### Dataset records

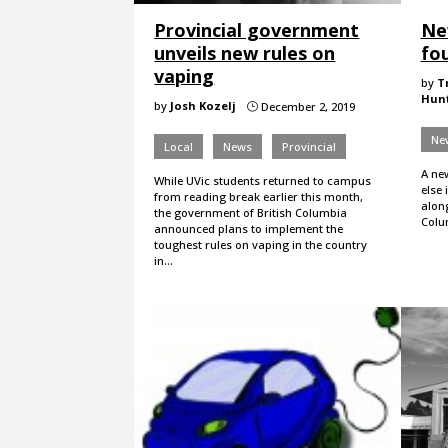
Provincial government
Ne
unveils new rules on
fou
vaping
by
T
Hun
by
Josh Kozelj
December 2, 2019
}
Ne
Local
News
Provincial
A ne
While UVic students returned to campus
else 
from reading break earlier this month,
along
the government of British Columbia
Colu
announced plans to implement the
toughest rules on vaping in the country
in…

### What is needed
The answer should be exactly the lines from the one that contains "the government of British Columbia" through the end of the entries, both ends included, and nothing besides.

### Solution for this problem
the government of British Columbia
Colu
announced plans to implement the
toughest rules on vaping in the country
in…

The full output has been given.